The web went through a painful stale period from about 2000 to 2005, during which time IE asserted near total dominance. However, sites are just now starting to phase out IE6 support. That means that the technology that has advanced the web over the past five or so years was there all along.

Interest in the web started to return around the same time Firefox started to gain in fanfare, but why? Was Firefox to thank? Those "Web 2.0" apps could have just as easily been developed in IE6 in 2001. It wasn't the technology that Firefox brought that made the difference.



>However, sites are just now starting to phase out IE6 support.

All this proves is that the IE6 monoculture had such an effect that it took a long time for the effects to disappear. But yes IE4 and particularly IE5.x introduced a lot of new stuff that did not become well known until years later, like the infamous XMLHTTPRequest.


Even if you don't want to blame generic "browser monoculture", I see no problem in blaming the stagnation of "the web" on Internet Explorer. They had no interest in pushing the web forward, they had no innovative ideas for how web technologies could or would evolve. Shit, IE6 barely satisfied any reasonable expectations of a web browser from a "web specs" perspective. Chrome and Mozilla have pushed IE to become better and in the meantime, they are investing in new technologies CSS3, WebGl, Web Workers, Web Intents, Server Sent Events, (I shouldn't mention it, but) NaCl, etc. These are all initiatives started by Google and Mozilla to make the web a richer platform. Those probably wouldn't happen in a "browser monoculture" and they certainly wouldn't happen in an "IE only culture".

Entries supplied:
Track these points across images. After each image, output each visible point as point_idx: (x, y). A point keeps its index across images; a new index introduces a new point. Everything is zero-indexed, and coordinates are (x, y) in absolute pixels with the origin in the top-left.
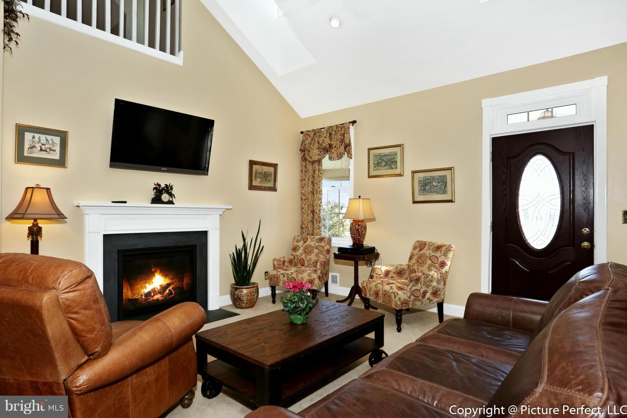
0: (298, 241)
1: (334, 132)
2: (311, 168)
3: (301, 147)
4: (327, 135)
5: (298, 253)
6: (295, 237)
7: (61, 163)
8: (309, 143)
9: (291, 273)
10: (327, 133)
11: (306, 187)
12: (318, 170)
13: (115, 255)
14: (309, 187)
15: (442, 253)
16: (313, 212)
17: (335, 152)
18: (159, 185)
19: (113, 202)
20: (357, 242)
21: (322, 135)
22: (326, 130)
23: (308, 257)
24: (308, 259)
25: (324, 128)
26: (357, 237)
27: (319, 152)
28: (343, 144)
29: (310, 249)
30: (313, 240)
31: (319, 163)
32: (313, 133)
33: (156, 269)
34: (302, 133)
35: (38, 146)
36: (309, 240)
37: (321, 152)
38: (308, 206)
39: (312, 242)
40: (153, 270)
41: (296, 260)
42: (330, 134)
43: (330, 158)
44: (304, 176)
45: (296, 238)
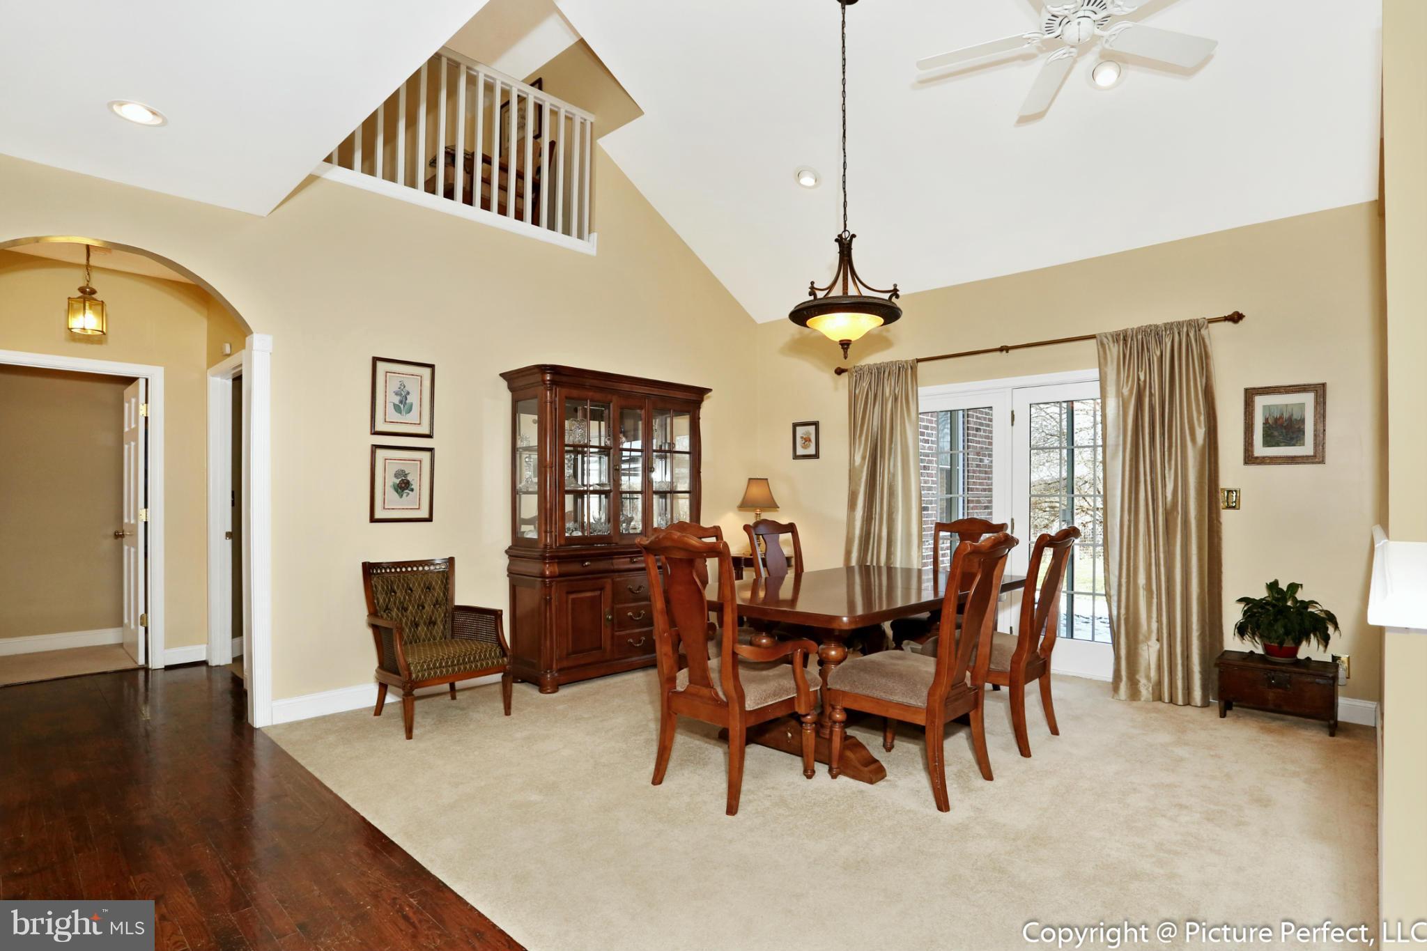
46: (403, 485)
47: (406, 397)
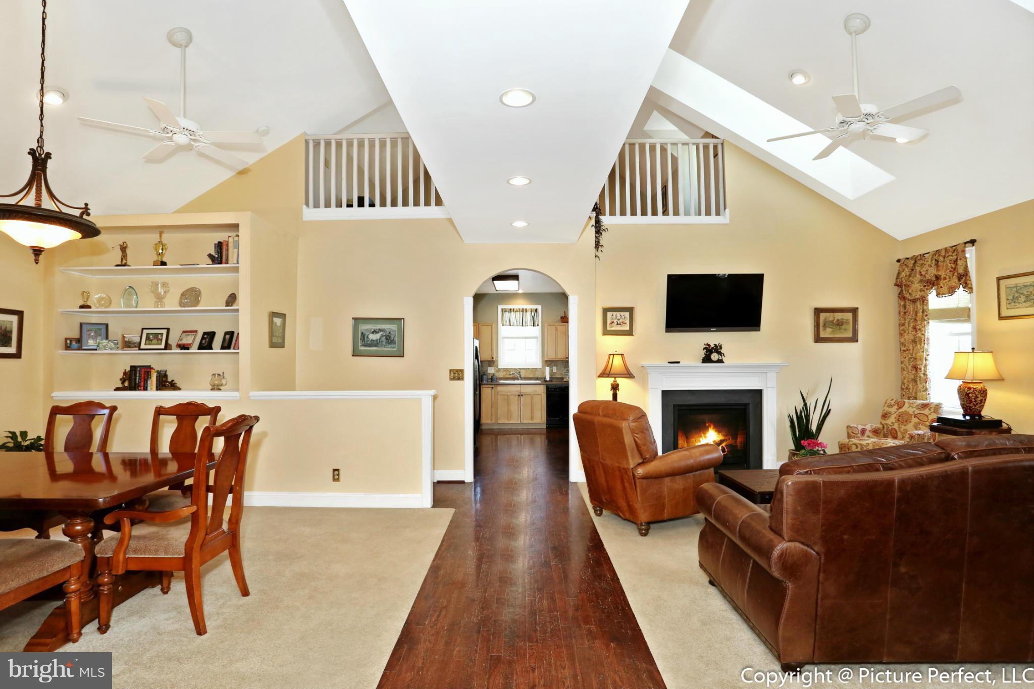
0: (890, 406)
1: (941, 259)
2: (912, 309)
3: (897, 281)
4: (932, 263)
5: (889, 421)
6: (887, 400)
7: (630, 333)
8: (906, 276)
9: (867, 444)
10: (932, 260)
11: (906, 334)
12: (921, 311)
13: (671, 409)
14: (909, 334)
16: (916, 368)
17: (944, 285)
18: (709, 345)
19: (669, 363)
20: (969, 410)
21: (925, 263)
22: (931, 256)
23: (903, 427)
24: (902, 430)
25: (929, 253)
26: (968, 405)
27: (922, 287)
28: (956, 274)
29: (906, 417)
30: (911, 405)
31: (923, 302)
32: (913, 262)
33: (709, 424)
34: (899, 261)
35: (615, 321)
36: (906, 405)
38: (909, 360)
39: (911, 408)
40: (707, 425)
41: (885, 429)
42: (937, 261)
43: (938, 295)
44: (902, 319)
45: (889, 401)
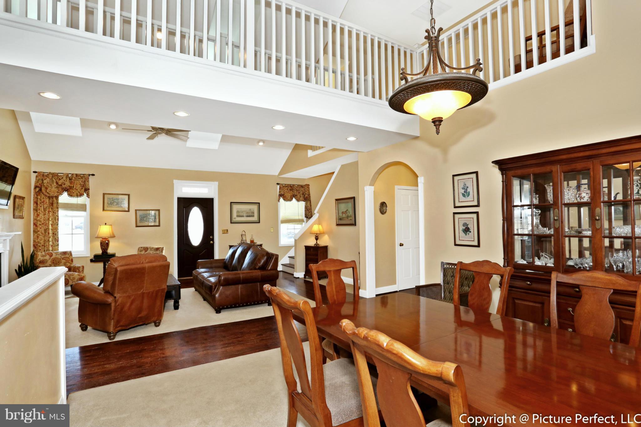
15: (160, 251)
37: (59, 190)
46: (467, 230)
47: (467, 190)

Problem set:
A. According to the browser discussion, roughly which years made up the web's stale period?
B. Print the passage of the browser discussion starting with "Interest in the" and going on through "made the difference.".

Answers to each task:
A. From about 2000 to 2005.

B.
Interest in the web started to return around the same time Firefox started to gain in fanfare, but why? Was Firefox to thank? Those "Web 2.0" apps could have just as easily been developed in IE6 in 2001. It wasn't the technology that Firefox brought that made the difference.